First, there were Erik and Lyle Menendez, accused of brutally murdering their parents. Then, Lorena Bobbitt maimed her husband in his sleep. And in 1995, the O.J. Simpson criminal trial came to its dramatic and perplexing close.
These high-profile criminal cases each captivated the nation - and often disgusted it. They sparked heated debates over the fairness of the justice system, gave criminal law a black eye, and spawned a flurry of reforms that have since mostly waned.
But now new voices, sounding a different sort of solution, are emerging. A wave of lawyers, judges, and scholars is calling for the legal system to shake off the trappings it has accumulated over the past 30 years and re-root itself firmly in its most basic foundations.
The latest thinker to join this countermovement is James Q. Wilson, a conservative political scientist at the University of California, Los Angeles, and author of several books on crime, justice, and morals.
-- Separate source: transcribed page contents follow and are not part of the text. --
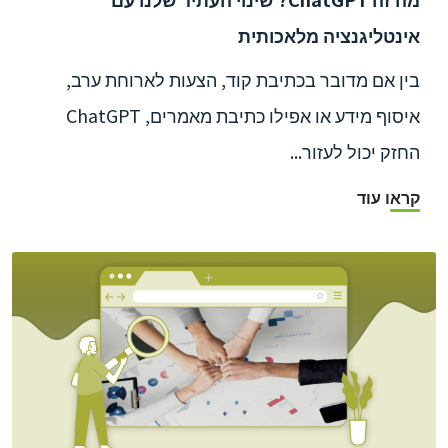
אינטליגנציה מלאכותית
בין אם מדובר בכתיבת קוד, הצעות לארוחת ערב,
איסוף מידע או אפילו כתיבת מאמרים, ChatGPT
החזק יכול לעזור...
קראו עוד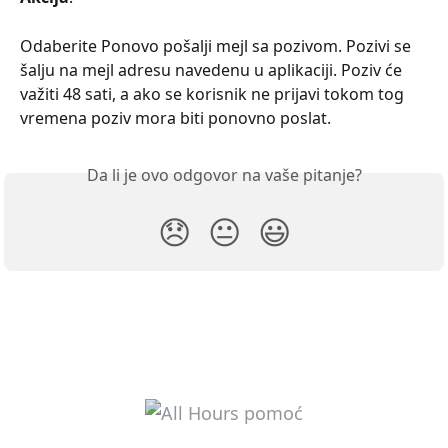
Odaberite Ponovo pošalji mejl sa pozivom. Pozivi se 
šalju na mejl adresu navedenu u aplikaciji. Poziv će 
važiti 48 sati, a ako se korisnik ne prijavi tokom tog 
vremena poziv mora biti ponovno poslat.
Da li je ovo odgovor na vaše pitanje?
😞
😐
😃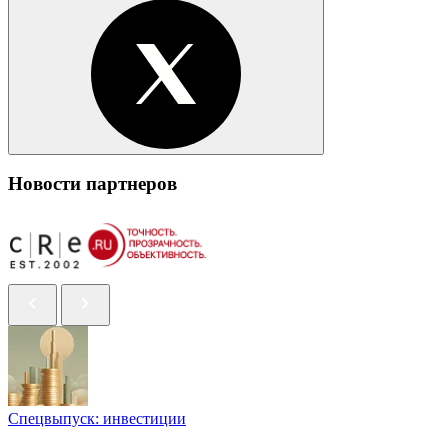
Новости партнеров
Спецвыпуск: инвестиции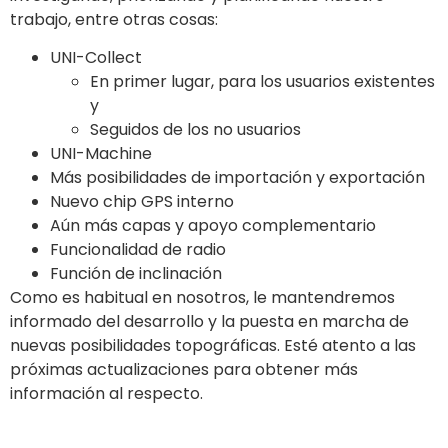
trabajo, entre otras cosas:
UNI-Collect
En primer lugar, para los usuarios existentes
y
Seguidos de los no usuarios
UNI-Machine
Más posibilidades de importación y exportación
Nuevo chip GPS interno
Aún más capas y apoyo complementario
Funcionalidad de radio
Función de inclinación
Como es habitual en nosotros, le mantendremos
informado del desarrollo y la puesta en marcha de
nuevas posibilidades topográficas. Esté atento a las
próximas actualizaciones para obtener más
información al respecto.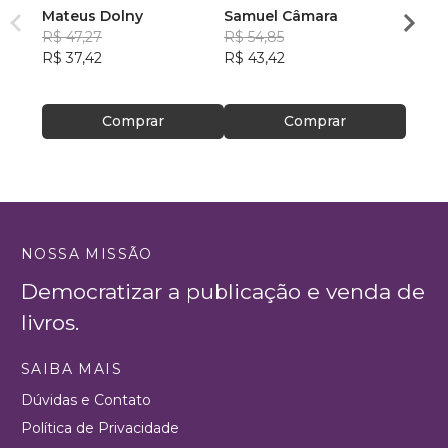
Mateus Dolny
Samuel Câmara
d'Art
R$ 47,27
R$ 54,85
Bened
R$ 37,42
R$ 43,42
R$ 41
R$ 33
Comprar
Comprar
NOSSA MISSÃO
Democratizar a publicação e venda de
livros.
SAIBA MAIS
Dúvidas e Contato
Política de Privacidade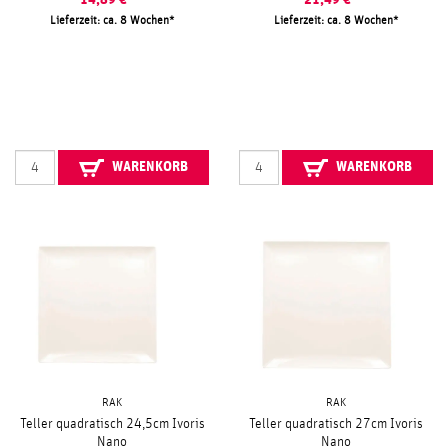
14,89
€
21,49
€
Lieferzeit: ca. 8 Wochen
Lieferzeit: ca. 8 Wochen
WARENKORB
WARENKORB
RAK
RAK
Teller quadratisch 24,5cm Ivoris
Teller quadratisch 27cm Ivoris
Nano
Nano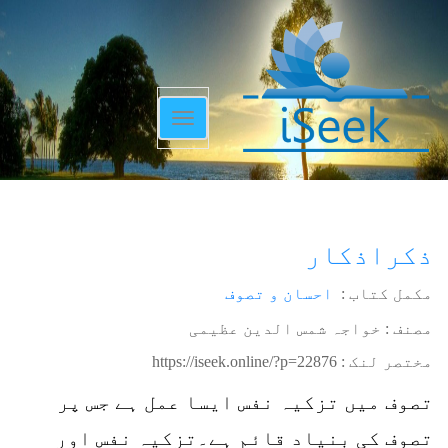
Toggle
navigation
ذکراذکار
مکمل کتاب :
احسان و تصوف
مصنف : خواجہ شمس الدین عظیمی
مختصر لنک :
https://iseek.online/?p=22876
تصوف میں تزکیہ نفس ایسا عمل ہے جس پر
تصوف کی بنیاد قائم ہے۔تزکیہ نفس اور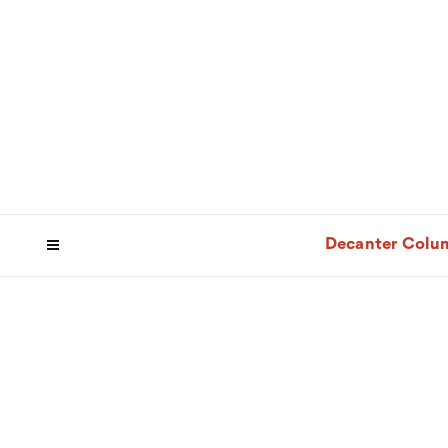
Decanter Colu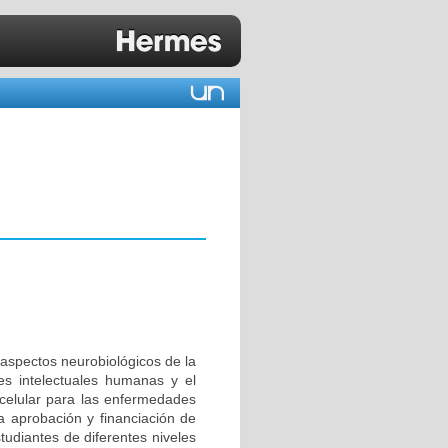
 aspectos neurobiológicos de la
es intelectuales humanas y el
a celular para las enfermedades
a aprobación y financiación de
tudiantes de diferentes niveles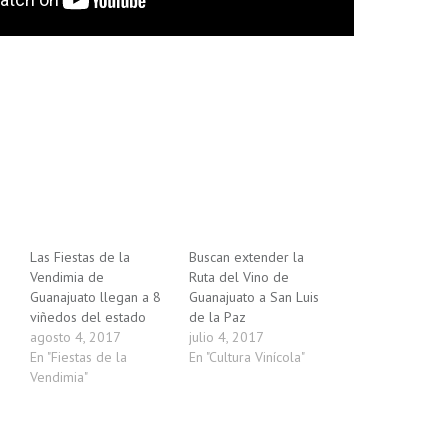
Las Fiestas de la
Buscan extender la
Vendimia de
Ruta del Vino de
Guanajuato llegan a 8
Guanajuato a San Luis
viñedos del estado
de la Paz
agosto 4, 2017
julio 4, 2017
En "Fiestas de la
En "Cultura Vinícola"
Vendimia"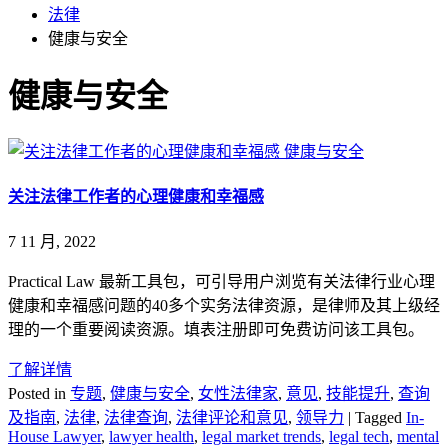
法律
健康与安全
健康与安全
健康与安全
关注法律工作者的心理健康和幸福感
7 11 月, 2022
Practical Law 最新工具包，可引导用户浏览有关法律行业心理
健康和幸福感问题的40多个实务法律资源，是律师及其上级经
理的一个重要阅读资源。填表注册即可免费访问该工具包。
了解详情
Posted in
专题
,
健康与安全
,
女性法律家
,
意见
,
技能提升
,
查询
及指南
,
法律
,
法律查询
,
法律评论和意见
,
领导力
|
Tagged
In-
House Lawyer
,
lawyer health
,
legal market trends
,
legal tech
,
mental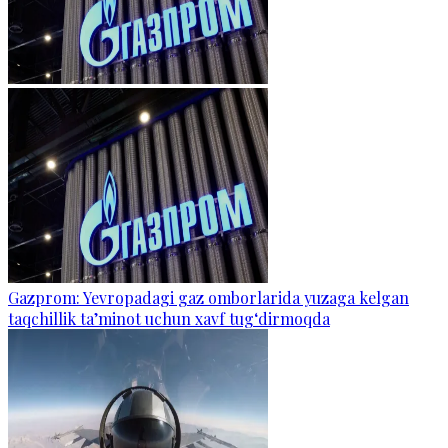
Gazprom: Yevropadagi gaz omborlarida yuzaga kelgan
taqchillik ta’minot uchun xavf tug‘dirmoqda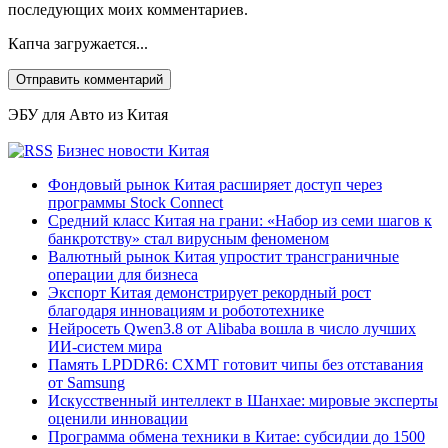
последующих моих комментариев.
Капча загружается...
ЭБУ для Авто из Китая
Бизнес новости Китая
Фондовый рынок Китая расширяет доступ через
программы Stock Connect
Средний класс Китая на грани: «Набор из семи шагов к
банкротству» стал вирусным феноменом
Валютный рынок Китая упростит трансграничные
операции для бизнеса
Экспорт Китая демонстрирует рекордный рост
благодаря инновациям и робототехнике
Нейросеть Qwen3.8 от Alibaba вошла в число лучших
ИИ-систем мира
Память LPDDR6: CXMT готовит чипы без отставания
от Samsung
Искусственный интеллект в Шанхае: мировые эксперты
оценили инновации
Программа обмена техники в Китае: субсидии до 1500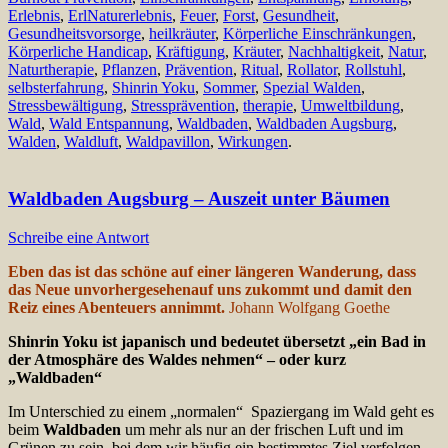
Erlebnis
,
ErlNaturerlebnis
,
Feuer
,
Forst
,
Gesundheit
,
Gesundheitsvorsorge
,
heilkräuter
,
Körperliche Einschränkungen
,
Körperliche Handicap
,
Kräftigung
,
Kräuter
,
Nachhaltigkeit
,
Natur
,
Naturtherapie
,
Pflanzen
,
Prävention
,
Ritual
,
Rollator
,
Rollstuhl
,
selbsterfahrung
,
Shinrin Yoku
,
Sommer
,
Spezial Walden
,
Stressbewältigung
,
Stressprävention
,
therapie
,
Umweltbildung
,
Wald
,
Wald Entspannung
,
Waldbaden
,
Waldbaden Augsburg
,
Walden
,
Waldluft
,
Waldpavillon
,
Wirkungen
.
Waldbaden Augsburg – Auszeit unter Bäumen
Schreibe eine Antwort
Eben das ist das schöne auf einer längeren Wanderung, dass
das Neue unvorhergesehenauf uns zukommt und damit den
Reiz eines Abenteuers annimmt.
Johann Wolfgang Goethe
Shinrin Yoku ist japanisch und bedeutet übersetzt „ein Bad in
der Atmosphäre
des Waldes nehmen“ – oder kurz
„Waldbaden“
Im Unterschied zu einem „normalen“ Spaziergang im Wald geht es
beim
Waldbaden
um mehr als nur an der frischen Luft und im
Grünen zu sein, bei dem wir häufig ein bestimmtes Ziel verfolgen.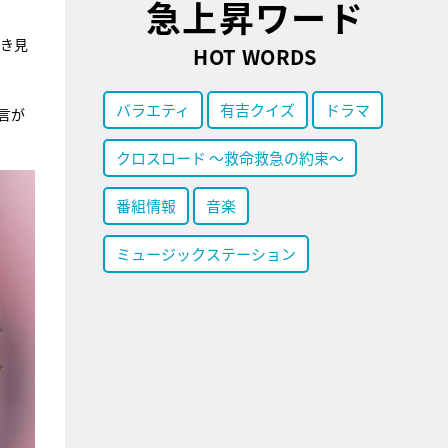
急上昇ワード
覗き見
HOT WORDS
バラエティ
有吉クイズ
ドラマ
言が
クロスロード ～救命救急の約束～
番組情報
音楽
ミュージックステーション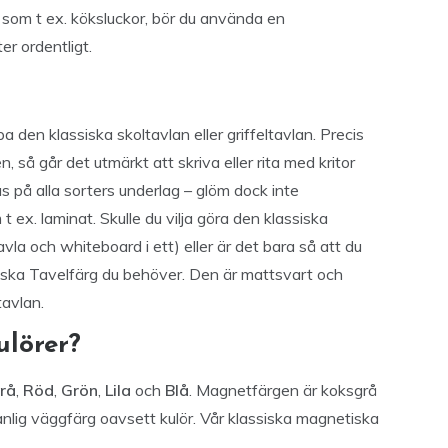
 som t ex. köksluckor, bör du använda en
er ordentligt.
 den klassiska skoltavlan eller griffeltavlan. Precis
så går det utmärkt att skriva eller rita med kritor
 på alla sorters underlag – glöm dock inte
 ex. laminat. Skulle du vilja göra den klassiska
avla och whiteboard i ett) eller är det bara så att du
iska Tavelfärg du behöver. Den är mattsvart och
tavlan.
ulörer?
rå
,
Röd
,
Grön
,
Lila
och
Blå
. Magnetfärgen är koksgrå
nlig väggfärg oavsett kulör. Vår klassiska magnetiska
"I am trying to return the system to a clearer function of its central mission - and its central mission is to determine innocence or guilt," Dr. Wilson said in an interview, explaining the motive behind his recently published book, "Moral Judgment: Does the Abuse Excuse Threaten Our Legal System?" (BasicBooks).
Suggesting a stripped-down, traditionalist route for reforming the justice system is a radical stance in a era when psychology seems to provide excuses for most behaviors.
But to Wilson, the system is in such need of redirection that radical measures may be what it takes. "I think the problem is in some ways more serious than the commonly discussed fixes are intended to remedy," he says.
"I think the real problems arise when expert social-science witnesses are allowed into the trials of wealthy and celebrated defendants to argue that something in their background caused them to behave in a way which led to the crime," Wilson says.
"This development is wrong for two reasons," he says. "First of all, it's denied to people who are not wealthy, because a poor defendant does not have a constitutional claim at the state's expense on similar expert testimony. And secondly, it confuses the jury. It asks the jury to try to explain the act, and as a consequence of explaining it, forgive it in whole or in part."
But many in the legal field disagree with Wilson. Some scholars warn that a shift back to basics negates the gains made by women and minorities, returning the system to an era when justice meant justice for white men only.
"I think what's happened is that we've become a more diverse society, and solutions that once seemed simple are now not so simple," says James Coleman, law professor at Duke University in Durham, N.C.
To Wilson, and others - such as Harvard Law School Prof. Alan Dershowitz and New York Supreme Court Judge Harold Rothwax - the new defenses are part of a movement in which the pendulum has swung too far in the favor of criminal defendants.
High-profile cases such as that of Ms. Bobbitt, acquitted of injuring her husband by using the battered-woman defense; or the Menendez brothers, whose juries (one for each brother) were unable to reach verdicts after attorneys claimed the Menendez boys were abused by their parents, provide examples of new "excuses" found in the courtroom.
These excuse-defenses, Wilson says, take justice down a slippery slope. For example, the most popular new defense is battered-woman syndrome. Typically, a woman argues that her charges should be reduced from murder to a lesser offense, such as manslaughter, because the physical and emotional abuse she suffered made her unable to leave her husband. Her only way out was to kill him.
But if the courts allow the battered-woman defense, what of adopted-child syndrome, premenstrual-stress syndrome, black-rage syndrome, and mob-mentality defense? Should these be allowed in court, as well?
No, argues Wilson. "Once you ask the question, 'What causes crime?' the list of contributing factors is endlessly long."
To Wilson, if a woman has murdered, she should be found guilty of murder. A judge can reduce her sentence for mitigating circumstances if warranted.
One of the largest problems with abuse excuses, Wilson says, is the effect they have on the public. "What the public sees," he says, "is that there is a system of justice that has one set of rules for the rich and a different set for the poor, and that disturbs them.
"What I'm trying to do," he says, "is tell the system that it ought to think harder about how it allows explanations and social-science expert witnesses into trials, because the public confidence in the system is at risk."